A Justiça de Mato Grosso do Sul já recebeu três ações que tentam barrar o reajuste de 1.185% na contribuição cobrada pela Cassems para manutenção de cônjuges no plano de saúde dos servidores públicos estaduais. O aumento eleva o valor mensal de R$ 35 para R$ 450 e deve começar a ser cobrado a partir de junho.
Os processos foram distribuídos entre a 1ª e a 2ª Vara de Direitos Difusos, Coletivos e Individuais Homogêneos de Campo Grande. As ações pedem liminar para suspender imediatamente a cobrança até o julgamento definitivo.
Segundo a Federação dos Servidores Públicos de Mato Grosso do Sul, cerca de 42 mil pessoas podem ser afetadas pelo reajuste.
Uma das ações foi protocolada pelo deputado estadual João Henrique Catan, do partido Novo, por meio de ação popular. O parlamentar classificou o aumento como “abusivo” e “ilegal”.
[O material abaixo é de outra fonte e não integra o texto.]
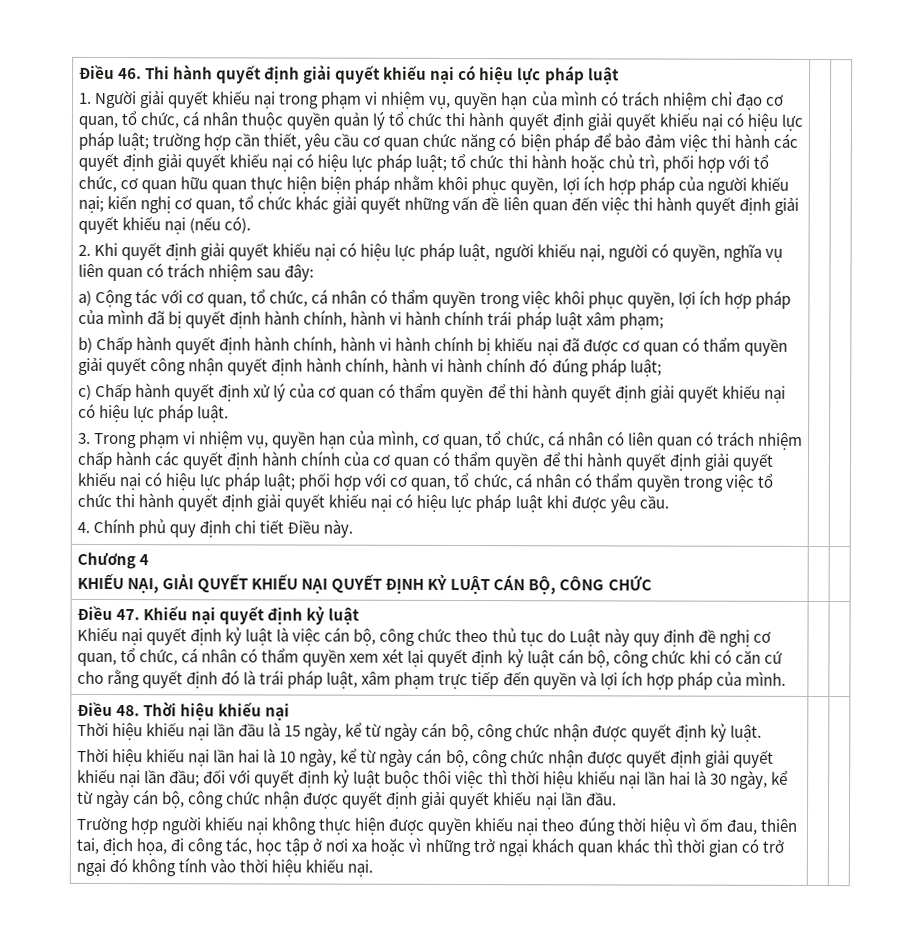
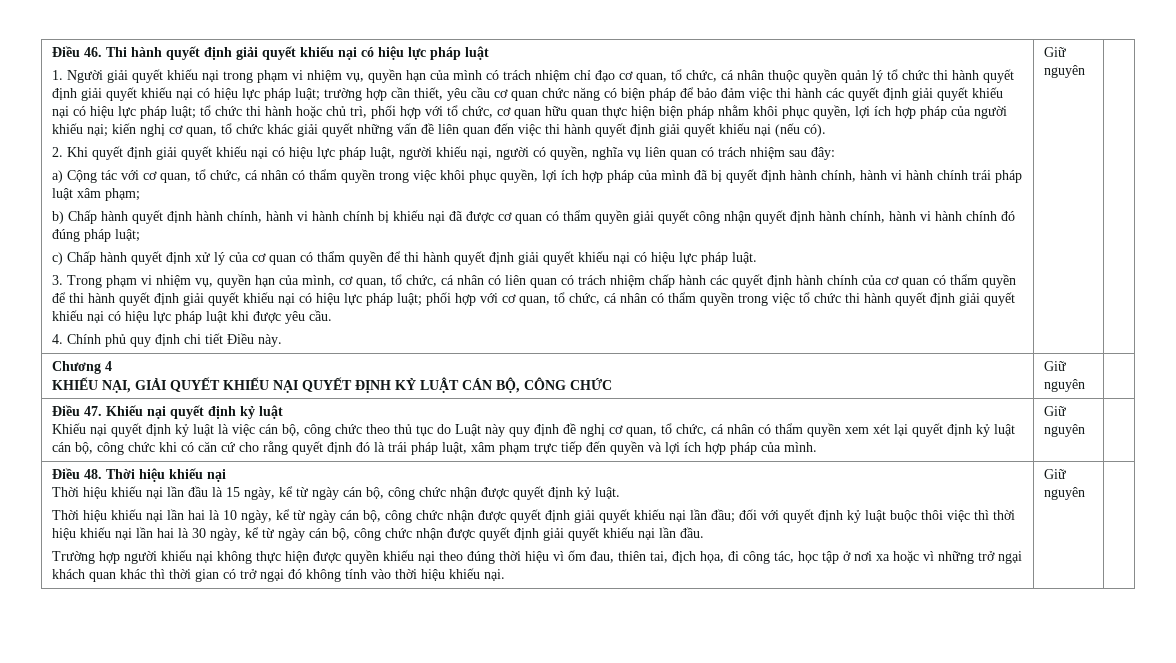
(354, 528) none -> [1044,47,1067,57] [1044,65,1086,78] Giữ nguyên
(652, 583) none -> [1044,361,1067,371] [1044,379,1086,392] Giữ nguyên
(786, 678) none -> [1044,406,1067,416] [1044,424,1086,437] Giữ nguyên
(374, 868) none -> [1044,469,1067,479] [1044,487,1086,500] Giữ nguyên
“A medida incide diretamente sobre verba alimentar, isto é, sobre a remuneração mensal destinada ao sustento do servidor e de sua família. O contracheque, que deveria ser protegido, passa a ser pressionado por descontos sem teto claro, sem previsibilidade e sem segurança”, argumentou o deputado na ação.
Inicialmente, o processo havia sido encaminhado ao juiz Ariovaldo Nantes Corrêa, da 1ª Vara de Direitos Difusos, devido à prevenção relacionada a outra ação movida pelo parlamentar contra a Cassems, questionando a venda de imóveis da entidade. Posteriormente, a ação foi redistribuída para o juiz Eduardo Lacerda Trevisan, da 2ª Vara de Direitos Difusos.
Outra medida judicial foi apresentada pelo Sindicato dos Policiais Civis de Mato Grosso do Sul, que ingressou com mandado de segurança pedindo a suspensão do reajuste. O processo chegou inicialmente à 13ª Vara Cível de Campo Grande, mas o juiz Fábio Henrique Calazans Ramos determinou a redistribuição para uma das Varas de Direitos Difusos.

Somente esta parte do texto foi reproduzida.